石隐的声音里有着显而易见诱她去看的意味,木容打从前世中就存下的那点小心思一霎时如同火苗遇见了干柴,再加上了催其热烈燃烧的狂风。
她一直不敢提是怕他在意,眼下连他都这样邀约起来,她哪里还有半分顾忌?石隐看她眼中晶亮的希冀:
“不怕么?”
他拿自己打趣,当初那容貌丑陋到将圣上都惊吓的地步,她一个弱女子又在这样空旷而狂风大作的深夜里,只能更为可怖。
山风吹的两人黑发翩飞,如神祗,却更像蛊惑人心的妖魔。
“怕,却更怕往后长久的岁月里你我总要隔着它,更怕有一天你果然取下了它,可我却不认得你……”
她轻轻是声音在山风中支离破碎,石隐却听了个清楚,他攥住木容手,她指尖冰凉,那份雀跃里总也带出了些慌张,他不免想笑,为她的迫不及待,满心的柔软。
他引着她的手一路攀附到自己耳边,她被引得踮起脚尖凑近他,指尖触及他耳廓,她忍不住一颤,被他紧紧盯住,她羞涩的笑了笑。
他的铜面具上两边是两道细钩勾在他的耳廓上,他捏着她的手指,只在那钩子上轻轻一别,铜面具便松动了起来。
木容心如擂鼓,从见他第一面时她就疑惑,对这人铜面具有几分好奇,直到最后一次,他为她流下的眼泪滑过铜面具落在了自己脸上,她总有几分遗憾,至死,能见他一面多好。
如今人在眼前,面具也要揭下,她的心也再掌控不住。
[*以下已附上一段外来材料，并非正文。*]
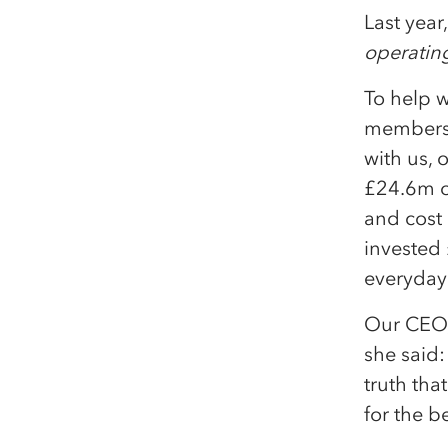
Last year
operating
To help w
members,
with us,
£24.6m o
and cost 
invested 
everyday
Our CEO,
she said: 
truth tha
for the b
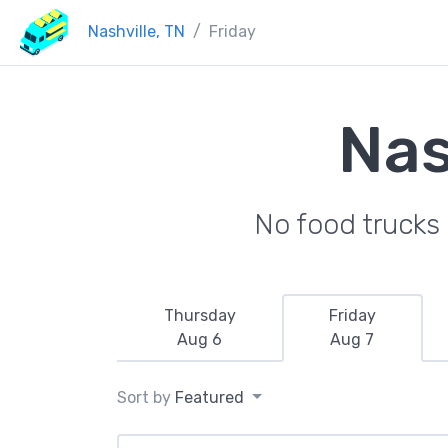
Nashville, TN
Friday
Nas
No food trucks 
Thursday
Friday
Aug 6
Aug 7
Sort by
Featured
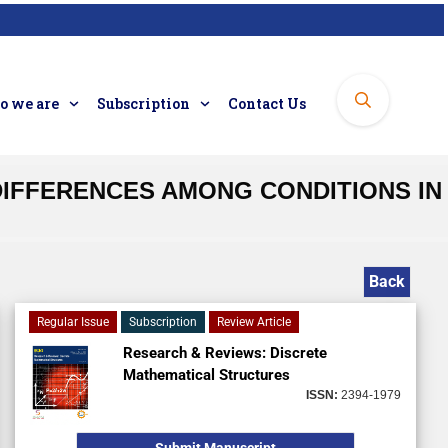
 we are
Subscription
Contact Us
DIFFERENCES AMONG CONDITIONS IN
Back
Regular Issue
Subscription
Review Article
Research & Reviews: Discrete
Mathematical Structures
ISSN:
2394-1979
Submit Manuscript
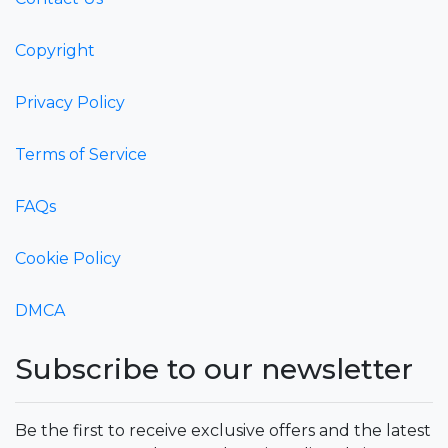
Copyright
Privacy Policy
Terms of Service
FAQs
Cookie Policy
DMCA
Subscribe to our newsletter
Be the first to receive exclusive offers and the latest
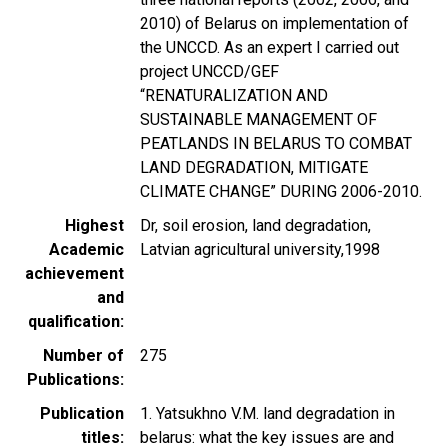
2010) of Belarus on implementation of
the UNCCD. As an expert I carried out
project UNCCD/GEF
“RENATURALIZATION AND
SUSTAINABLE MANAGEMENT OF
PEATLANDS IN BELARUS TO COMBAT
LAND DEGRADATION, MITIGATE
CLIMATE CHANGE” DURING 2006-2010.
Highest
Dr, soil erosion, land degradation,
Academic
Latvian agricultural university,1998
achievement
and
qualification
Number of
275
Publications
Publication
1. Yatsukhno V.M. land degradation in
titles
belarus: what the key issues are and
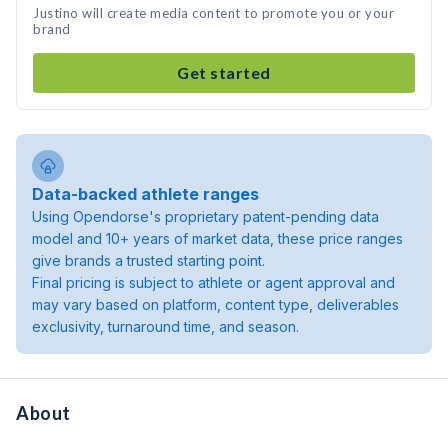
Justino will create media content to promote you or your
brand
Get started
Data-backed athlete ranges
Using Opendorse's proprietary patent-pending data
model and 10+ years of market data, these price ranges
give brands a trusted starting point.
Final pricing is subject to athlete or agent approval and
may vary based on platform, content type, deliverables
exclusivity, turnaround time, and season.
About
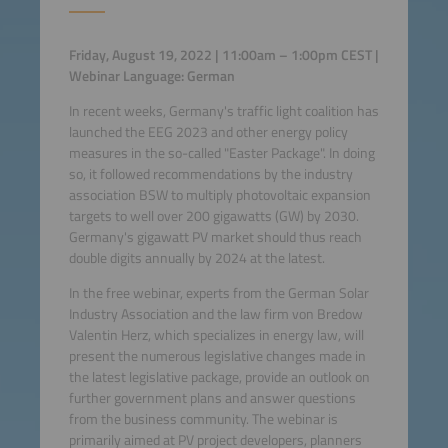
Friday, August 19, 2022 |
11:00am – 1:00pm CEST
|
Webinar Language: German
In recent weeks, Germany's traffic light coalition has
launched the EEG 2023 and other energy policy
measures in the so-called "Easter Package". In doing
so, it followed recommendations by the industry
association BSW to multiply photovoltaic expansion
targets to well over 200 gigawatts (GW) by 2030.
Germany's gigawatt PV market should thus reach
double digits annually by 2024 at the latest.
In the free webinar, experts from the German Solar
Industry Association and the law firm von Bredow
Valentin Herz, which specializes in energy law, will
present the numerous legislative changes made in
the latest legislative package, provide an outlook on
further government plans and answer questions
from the business community. The webinar is
primarily aimed at PV project developers, planners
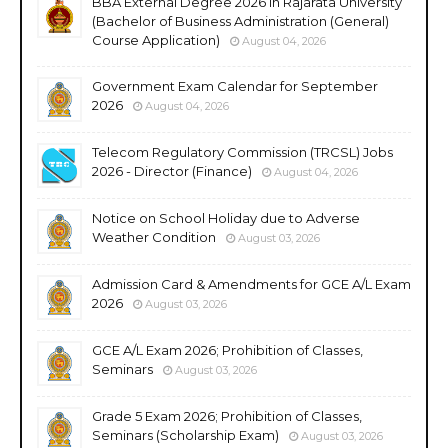
BBA External Degree 2026 in Rajarata University
(Bachelor of Business Administration (General)
Course Application)
August 04, 2026
Government Exam Calendar for September
2026
August 04, 2026
Telecom Regulatory Commission (TRCSL) Jobs
2026 - Director (Finance)
August 04, 2026
Notice on School Holiday due to Adverse
Weather Condition
August 03, 2026
Admission Card & Amendments for GCE A/L Exam
2026
August 03, 2026
GCE A/L Exam 2026; Prohibition of Classes,
Seminars
August 03, 2026
Grade 5 Exam 2026; Prohibition of Classes,
Seminars (Scholarship Exam)
August 03, 2026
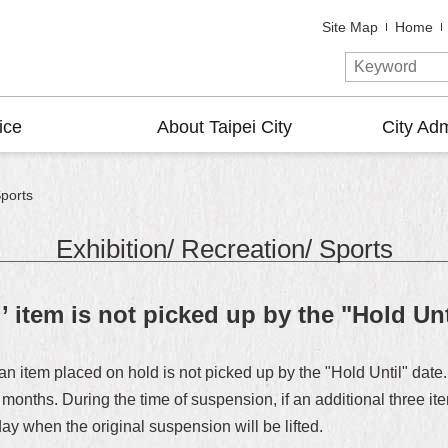
Site Map
Home
ice
About Taipei City
City Adm
Sports
Exhibition/ Recreation/ Sports
d’ item is not picked up by the "Hold Unt
f an item placed on hold is not picked up by the "Hold Until" da
x months. During the time of suspension, if an additional three i
day when the original suspension will be lifted.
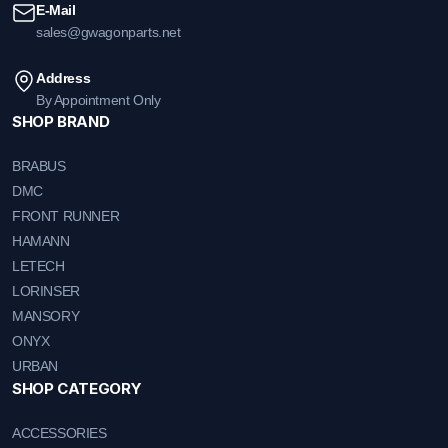
E-Mail
sales@gwagonparts.net
Address
By Appointment Only
SHOP BRAND
BRABUS
DMC
FRONT RUNNER
HAMANN
LETECH
LORINSER
MANSORY
ONYX
URBAN
SHOP CATEGORY
ACCESSORIES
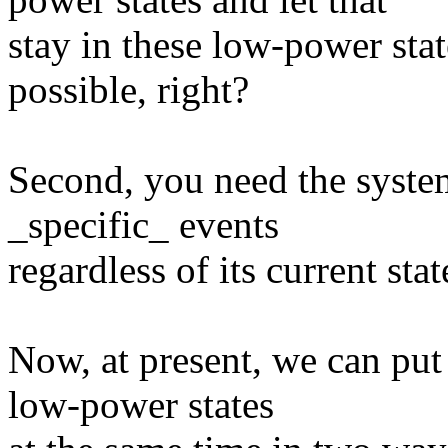
stay in these low-power stat
possible, right?
Second, you need the syste
_specific_ events
regardless of its current stat
Now, at present, we can put
low-power states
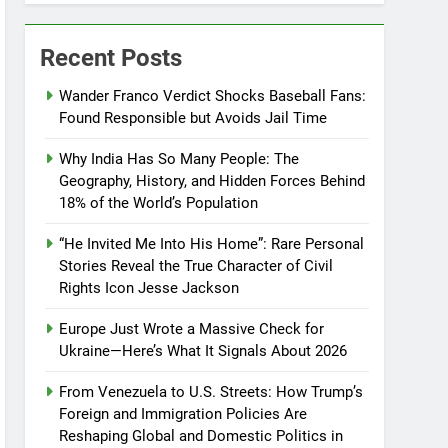
Recent Posts
Wander Franco Verdict Shocks Baseball Fans:
Found Responsible but Avoids Jail Time
Why India Has So Many People: The
Geography, History, and Hidden Forces Behind
18% of the World’s Population
“He Invited Me Into His Home”: Rare Personal
Stories Reveal the True Character of Civil
Rights Icon Jesse Jackson
Europe Just Wrote a Massive Check for
Ukraine—Here’s What It Signals About 2026
From Venezuela to U.S. Streets: How Trump’s
Foreign and Immigration Policies Are
Reshaping Global and Domestic Politics in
他忽然停了下来攥紧她手,她挣了挣却丝毫也动弹不了,怕他反悔不给看了于是赶忙表白心迹:
“我认准的是你这人,无关容貌!”
他听了这话抿唇去笑,她还没意会出他这笑到底为什么的时候,他却捏着她手揭下了铜面具。
木容是做好了准备的,她必不会露出被惊吓了或是畏惧的神情刺伤他心,可即便是做好了万全之备,她还是被吓的一瞬惊怔而住。
分明狂风卷着砂石,她却觉着周遭一下静谧无声,就在他取下面具的那一瞬。
“你可满意?”
他带笑的声音清晰响在耳边,可她却还是无法回神。
他的面容清晰呈在自己眼前,莫说那眉眼,她本读书就不多,眼下更寻不出什么来形容。她却怔怔的伸了手到他脸上,摸过一下,又一下,随后踮起脚来两只手都伸上,在他脸上不住的摸。
他的脸上光洁如玉,哪里有分毫伤疤?
大约被她摸的实在受不住,石隐擒住她肆虐作恶的双手,牢牢的攥在了怀里。
“怎么?”
“你骗我!”
这才回过神来,恍然大悟中分不出有没有恼怒的惊叹了一声。
他这容貌也莫说什么星月失色,她只曾对云深惊为天人,这一世更是见过周景炎和赵出那样出色的男子,足以和云深媲美却又是绝不相同的类型,她只觉着男子的样貌至极也不过如此了。可眼下终见石隐,忽然又体会了天壤之别。
“你骗我……”
她怔怔的,又咕哝了一声。
这副呆傻的模样取悦了石隐,他只笑了笑,笑里分明的愉悦却又带了星点的淡漠,她心里忽然惊跳。
他分明没有伤却偏偏要装作那样可怖的模样去见三皇子和圣上,若是担忧这容貌给自己引来不便也根本不必如此。那现如今这样,也就足以说明他这容貌会给他带去极大的麻烦,令他宁愿费事假装伤患丑陋。况且他眉宇间又总带着那样几分如世间最美的独山青玉一般的贵气,她方才始终不愿去想的事或许也只是因为自己早已有了猜测,却并不想真就是那样。
“怎么办?我若是乱臣贼子可怎么好?”
看她脸色忽然微变,他沉声去问,那声音醇厚润泽,却激的她心底一阵阵翻腾,她正是想起他从前提起在查建安侯府的事,他分明说了当年建安侯府意图起复,攀上了二殿下,只是还没事成,二殿下便闯宫弑父弑君,落得满门抄斩的地步,更引得一众跟随的贵族臣子因此获罪。
她更在前世就隐约听人提起,当年事发之时,却有个二殿下麾下的少将趁乱将二殿下幼子带出了皇子府,从此再无消息。她并不知晓二殿下那幼子年岁是何,会不会和石隐一般大笑,可二殿下那样权贵的皇族,当年又是极有望能继位的,手中自然也会有着许多不在明面上的银钱,更会有着许多不在明面上的人。